* [Document excerpt]
== == ==

The analysis of fluid samples from hydrocarbon wells for the determination of phase behaviour and chemical composition is a critical step in the evaluation of the producibility and economic value of the hydrocarbon reserves. An important factor in determining the economic value of gas and liquid hydrocarbon reserves is their chemical composition, particularly the concentration of gaseous components, such as carbon dioxide, hydrogen sulfide and methane. Similarly, the monitoring of fluid composition during production operations can have an important bearing on reservoir management decisions, such as ceasing production from certain zones or applying chemical treatments to producing wells, e.g., biocides to kill the sulfate-reducing bacteria that generate hydrogen sulfide in the near-wellbore region.

== == ==

* [Given information]

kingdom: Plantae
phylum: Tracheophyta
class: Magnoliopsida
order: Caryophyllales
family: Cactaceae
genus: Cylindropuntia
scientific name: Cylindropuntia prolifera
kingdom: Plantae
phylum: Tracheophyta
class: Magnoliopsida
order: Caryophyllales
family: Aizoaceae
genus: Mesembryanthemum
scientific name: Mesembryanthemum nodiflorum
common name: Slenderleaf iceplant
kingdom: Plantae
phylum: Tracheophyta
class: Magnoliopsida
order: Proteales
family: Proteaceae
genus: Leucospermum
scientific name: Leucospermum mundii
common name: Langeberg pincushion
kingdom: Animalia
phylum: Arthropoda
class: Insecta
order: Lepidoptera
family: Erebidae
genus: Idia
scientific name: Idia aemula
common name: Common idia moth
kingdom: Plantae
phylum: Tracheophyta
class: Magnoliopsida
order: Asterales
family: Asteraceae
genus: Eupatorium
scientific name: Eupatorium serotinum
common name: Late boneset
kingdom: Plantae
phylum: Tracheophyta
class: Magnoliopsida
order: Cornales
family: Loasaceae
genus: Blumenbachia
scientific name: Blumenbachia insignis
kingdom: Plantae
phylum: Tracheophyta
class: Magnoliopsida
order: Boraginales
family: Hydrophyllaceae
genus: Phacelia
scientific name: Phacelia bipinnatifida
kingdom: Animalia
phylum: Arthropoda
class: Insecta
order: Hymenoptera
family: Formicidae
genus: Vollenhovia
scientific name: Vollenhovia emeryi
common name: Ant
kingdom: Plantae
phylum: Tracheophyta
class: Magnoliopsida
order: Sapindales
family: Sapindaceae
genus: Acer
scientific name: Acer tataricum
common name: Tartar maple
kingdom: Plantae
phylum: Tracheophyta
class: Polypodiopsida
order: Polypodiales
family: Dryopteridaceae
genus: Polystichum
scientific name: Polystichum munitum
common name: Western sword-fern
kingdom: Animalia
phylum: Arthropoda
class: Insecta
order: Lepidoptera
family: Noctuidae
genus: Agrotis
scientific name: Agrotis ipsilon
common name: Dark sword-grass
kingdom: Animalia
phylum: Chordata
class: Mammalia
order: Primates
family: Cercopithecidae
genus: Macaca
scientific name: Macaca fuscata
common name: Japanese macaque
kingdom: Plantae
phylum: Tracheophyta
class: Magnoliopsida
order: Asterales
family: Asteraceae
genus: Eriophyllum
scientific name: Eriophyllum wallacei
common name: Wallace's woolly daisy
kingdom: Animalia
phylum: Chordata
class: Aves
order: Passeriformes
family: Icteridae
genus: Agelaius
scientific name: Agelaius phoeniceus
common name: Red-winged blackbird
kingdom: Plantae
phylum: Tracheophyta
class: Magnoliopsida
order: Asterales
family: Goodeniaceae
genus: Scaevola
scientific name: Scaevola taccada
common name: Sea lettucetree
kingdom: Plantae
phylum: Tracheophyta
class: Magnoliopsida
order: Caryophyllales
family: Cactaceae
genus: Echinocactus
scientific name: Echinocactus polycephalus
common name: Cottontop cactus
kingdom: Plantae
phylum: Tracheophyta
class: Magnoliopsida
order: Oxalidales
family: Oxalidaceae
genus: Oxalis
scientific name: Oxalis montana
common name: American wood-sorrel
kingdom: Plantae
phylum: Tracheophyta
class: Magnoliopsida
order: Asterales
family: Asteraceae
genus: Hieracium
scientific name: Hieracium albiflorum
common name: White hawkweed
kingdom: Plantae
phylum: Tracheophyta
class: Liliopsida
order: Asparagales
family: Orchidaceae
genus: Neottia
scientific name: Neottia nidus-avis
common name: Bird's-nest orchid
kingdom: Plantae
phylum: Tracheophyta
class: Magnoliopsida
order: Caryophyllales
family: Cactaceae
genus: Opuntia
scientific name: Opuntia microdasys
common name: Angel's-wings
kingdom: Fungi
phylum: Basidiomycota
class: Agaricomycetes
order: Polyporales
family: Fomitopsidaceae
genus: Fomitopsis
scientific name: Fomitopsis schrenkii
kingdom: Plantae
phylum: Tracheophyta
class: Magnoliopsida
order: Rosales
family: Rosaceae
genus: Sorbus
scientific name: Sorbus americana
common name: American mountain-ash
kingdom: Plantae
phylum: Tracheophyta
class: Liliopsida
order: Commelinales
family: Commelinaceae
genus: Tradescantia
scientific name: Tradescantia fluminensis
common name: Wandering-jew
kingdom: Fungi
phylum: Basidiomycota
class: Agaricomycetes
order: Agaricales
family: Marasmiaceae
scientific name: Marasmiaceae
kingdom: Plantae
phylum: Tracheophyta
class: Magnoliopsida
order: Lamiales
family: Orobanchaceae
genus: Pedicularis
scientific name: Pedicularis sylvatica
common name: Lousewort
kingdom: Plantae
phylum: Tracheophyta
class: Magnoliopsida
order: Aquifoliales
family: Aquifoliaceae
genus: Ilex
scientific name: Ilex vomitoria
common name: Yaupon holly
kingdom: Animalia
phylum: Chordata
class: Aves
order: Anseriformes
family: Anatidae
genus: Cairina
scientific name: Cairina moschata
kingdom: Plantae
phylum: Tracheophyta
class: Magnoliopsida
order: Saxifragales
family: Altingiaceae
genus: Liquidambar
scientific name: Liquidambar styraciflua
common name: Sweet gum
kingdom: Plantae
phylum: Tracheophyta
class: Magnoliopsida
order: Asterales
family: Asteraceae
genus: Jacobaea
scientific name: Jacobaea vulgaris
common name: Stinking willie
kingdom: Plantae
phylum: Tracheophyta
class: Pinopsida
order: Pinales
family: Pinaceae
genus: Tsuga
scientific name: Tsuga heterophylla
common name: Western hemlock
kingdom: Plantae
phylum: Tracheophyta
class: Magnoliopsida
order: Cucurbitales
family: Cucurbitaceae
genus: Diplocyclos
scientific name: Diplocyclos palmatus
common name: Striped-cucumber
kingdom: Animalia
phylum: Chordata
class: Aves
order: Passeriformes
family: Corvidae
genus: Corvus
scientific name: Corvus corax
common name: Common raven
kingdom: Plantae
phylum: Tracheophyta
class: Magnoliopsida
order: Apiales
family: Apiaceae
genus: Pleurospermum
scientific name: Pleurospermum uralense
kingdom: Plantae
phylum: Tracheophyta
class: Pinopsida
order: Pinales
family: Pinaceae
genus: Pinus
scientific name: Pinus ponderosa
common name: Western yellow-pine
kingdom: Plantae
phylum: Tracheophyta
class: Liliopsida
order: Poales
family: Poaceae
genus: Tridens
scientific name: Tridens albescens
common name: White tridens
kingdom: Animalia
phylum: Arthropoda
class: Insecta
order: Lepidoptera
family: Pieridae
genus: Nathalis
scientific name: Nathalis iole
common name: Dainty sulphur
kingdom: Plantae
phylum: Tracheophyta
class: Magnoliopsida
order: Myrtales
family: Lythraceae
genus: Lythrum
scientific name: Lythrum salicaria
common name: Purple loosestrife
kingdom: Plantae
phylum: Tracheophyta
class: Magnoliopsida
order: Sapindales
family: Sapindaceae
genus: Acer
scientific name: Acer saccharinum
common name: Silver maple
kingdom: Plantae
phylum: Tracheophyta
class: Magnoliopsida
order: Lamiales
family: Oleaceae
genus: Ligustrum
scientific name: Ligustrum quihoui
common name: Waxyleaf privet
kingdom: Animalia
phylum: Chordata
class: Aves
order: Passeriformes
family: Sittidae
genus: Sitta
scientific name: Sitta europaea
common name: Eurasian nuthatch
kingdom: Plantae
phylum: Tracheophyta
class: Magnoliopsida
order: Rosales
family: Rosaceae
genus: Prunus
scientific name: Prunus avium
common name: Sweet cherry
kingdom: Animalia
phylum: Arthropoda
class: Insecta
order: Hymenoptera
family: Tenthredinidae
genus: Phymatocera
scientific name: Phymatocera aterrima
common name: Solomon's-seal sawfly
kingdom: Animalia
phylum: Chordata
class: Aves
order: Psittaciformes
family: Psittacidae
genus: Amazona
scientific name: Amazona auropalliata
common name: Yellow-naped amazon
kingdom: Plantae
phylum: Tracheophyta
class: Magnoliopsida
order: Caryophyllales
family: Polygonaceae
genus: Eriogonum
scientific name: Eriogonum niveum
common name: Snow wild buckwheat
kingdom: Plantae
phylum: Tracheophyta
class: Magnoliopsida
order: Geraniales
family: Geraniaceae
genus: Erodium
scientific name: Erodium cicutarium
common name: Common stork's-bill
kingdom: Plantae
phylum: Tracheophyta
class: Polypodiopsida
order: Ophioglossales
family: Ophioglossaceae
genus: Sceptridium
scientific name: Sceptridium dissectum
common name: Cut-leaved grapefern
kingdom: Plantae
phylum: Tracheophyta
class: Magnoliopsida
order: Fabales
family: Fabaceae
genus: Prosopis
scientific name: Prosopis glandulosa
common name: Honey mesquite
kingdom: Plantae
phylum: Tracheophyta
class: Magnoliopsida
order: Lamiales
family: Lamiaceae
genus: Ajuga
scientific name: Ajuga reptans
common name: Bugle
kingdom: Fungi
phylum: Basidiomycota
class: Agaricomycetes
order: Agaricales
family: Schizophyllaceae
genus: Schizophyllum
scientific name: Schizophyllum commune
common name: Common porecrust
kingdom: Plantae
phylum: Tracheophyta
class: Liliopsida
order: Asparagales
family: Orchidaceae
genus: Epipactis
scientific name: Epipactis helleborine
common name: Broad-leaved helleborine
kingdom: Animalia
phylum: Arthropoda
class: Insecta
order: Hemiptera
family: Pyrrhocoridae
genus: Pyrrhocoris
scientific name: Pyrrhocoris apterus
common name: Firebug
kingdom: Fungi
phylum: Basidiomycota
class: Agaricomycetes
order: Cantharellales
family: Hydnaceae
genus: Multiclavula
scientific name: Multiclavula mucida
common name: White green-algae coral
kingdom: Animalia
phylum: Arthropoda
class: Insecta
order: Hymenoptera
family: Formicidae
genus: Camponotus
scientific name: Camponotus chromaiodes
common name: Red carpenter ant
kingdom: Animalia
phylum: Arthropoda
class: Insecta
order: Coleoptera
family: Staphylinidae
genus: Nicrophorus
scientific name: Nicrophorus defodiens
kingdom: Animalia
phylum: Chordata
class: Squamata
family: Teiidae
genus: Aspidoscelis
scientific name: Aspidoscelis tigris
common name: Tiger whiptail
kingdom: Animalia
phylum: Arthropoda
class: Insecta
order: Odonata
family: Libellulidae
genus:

== == ==

* [Using the information]
1. Name each gaseous component that the passage on hydrocarbon fluid analysis gives as an example.
2. From the passage on hydrocarbon fluid analysis, reproduce the text from "The analysis of" up to and including "the near-wellbore region.", word for word.

* [Activity answers]
1.
- carbon dioxide
- hydrogen sulfide
- methane

2.
The analysis of fluid samples from hydrocarbon wells for the determination of phase behaviour and chemical composition is a critical step in the evaluation of the producibility and economic value of the hydrocarbon reserves. An important factor in determining the economic value of gas and liquid hydrocarbon reserves is their chemical composition, particularly the concentration of gaseous components, such as carbon dioxide, hydrogen sulfide and methane. Similarly, the monitoring of fluid composition during production operations can have an important bearing on reservoir management decisions, such as ceasing production from certain zones or applying chemical treatments to producing wells, e.g., biocides to kill the sulfate-reducing bacteria that generate hydrogen sulfide in the near-wellbore region.